• [Given information]:
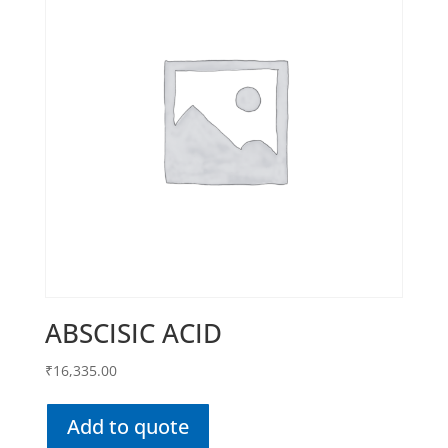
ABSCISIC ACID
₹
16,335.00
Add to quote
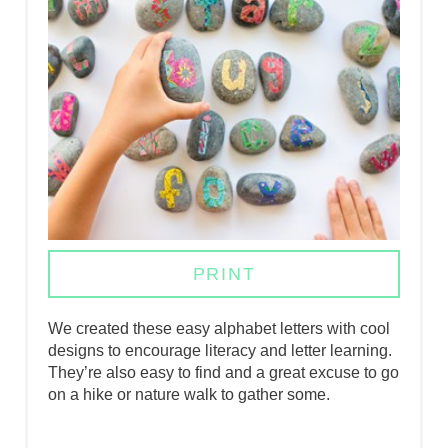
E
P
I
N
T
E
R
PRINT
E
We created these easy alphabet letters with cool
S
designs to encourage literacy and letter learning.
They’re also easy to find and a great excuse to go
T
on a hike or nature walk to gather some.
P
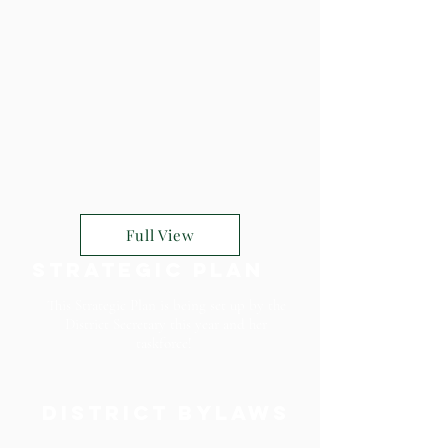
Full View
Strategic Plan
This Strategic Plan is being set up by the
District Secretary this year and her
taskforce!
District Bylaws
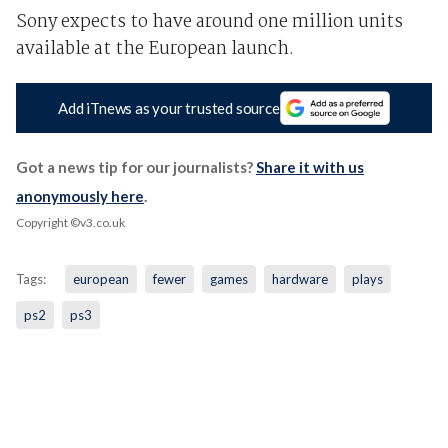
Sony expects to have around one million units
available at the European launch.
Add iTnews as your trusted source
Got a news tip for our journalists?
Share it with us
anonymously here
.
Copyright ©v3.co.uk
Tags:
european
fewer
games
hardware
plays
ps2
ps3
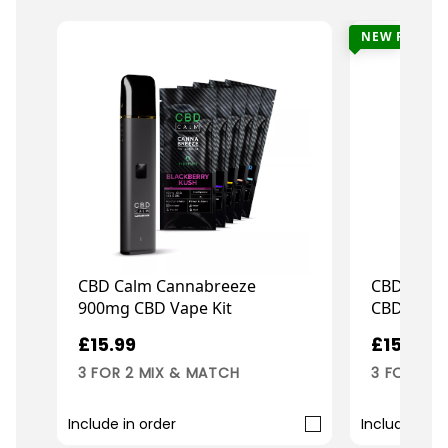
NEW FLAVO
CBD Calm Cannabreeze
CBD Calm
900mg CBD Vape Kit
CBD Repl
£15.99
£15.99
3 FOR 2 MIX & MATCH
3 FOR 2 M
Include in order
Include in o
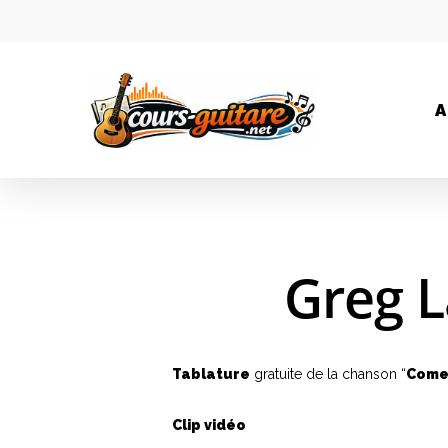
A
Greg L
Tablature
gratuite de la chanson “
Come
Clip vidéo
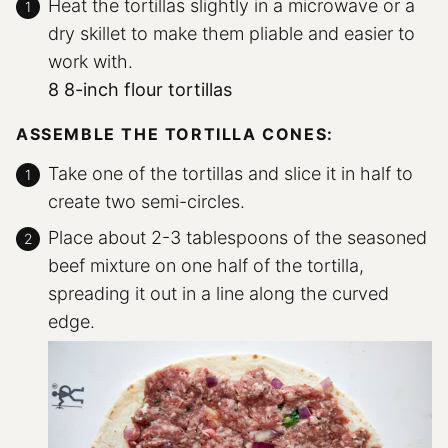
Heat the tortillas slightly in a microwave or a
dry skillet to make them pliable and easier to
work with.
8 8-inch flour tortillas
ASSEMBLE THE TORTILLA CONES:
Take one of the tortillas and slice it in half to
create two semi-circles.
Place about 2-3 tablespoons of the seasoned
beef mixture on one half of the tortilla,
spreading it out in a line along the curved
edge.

• [Work required]:
Pull out every line of text from all the rows above, word for word and in the same order, and leave the pictures out.

• [Worked solution]:
ABSCISIC ACID
₹
16,335.00
Add to quote
E
P
I
N
T
E
R
PRINT
E
We created these easy alphabet letters with cool
S
designs to encourage literacy and letter learning.
They’re also easy to find and a great excuse to go
T
on a hike or nature walk to gather some.
P
Full View
Strategic Plan
This Strategic Plan is being set up by the
District Secretary this year and her
taskforce!
District Bylaws
Sony expects to have around one million units
available at the European launch.
Add iTnews as your trusted source
Got a news tip for our journalists?
Share it with us
anonymously here
.
Copyright ©v3.co.uk
Tags:
european
fewer
games
hardware
plays
ps2
ps3
NEW FLAVO
CBD Calm Cannabreeze
CBD Calm
900mg CBD Vape Kit
CBD Repl
£15.99
£15.99
3 FOR 2 MIX & MATCH
3 FOR 2 M
Include in order
Include in o
A
Greg L
Tablature
gratuite de la chanson “
Come
Clip vidéo
Heat the tortillas slightly in a microwave or a
dry skillet to make them pliable and easier to
work with.
8 8-inch flour tortillas
ASSEMBLE THE TORTILLA CONES:
Take one of the tortillas and slice it in half to
create two semi-circles.
Place about 2-3 tablespoons of the seasoned
beef mixture on one half of the tortilla,
spreading it out in a line along the curved
edge.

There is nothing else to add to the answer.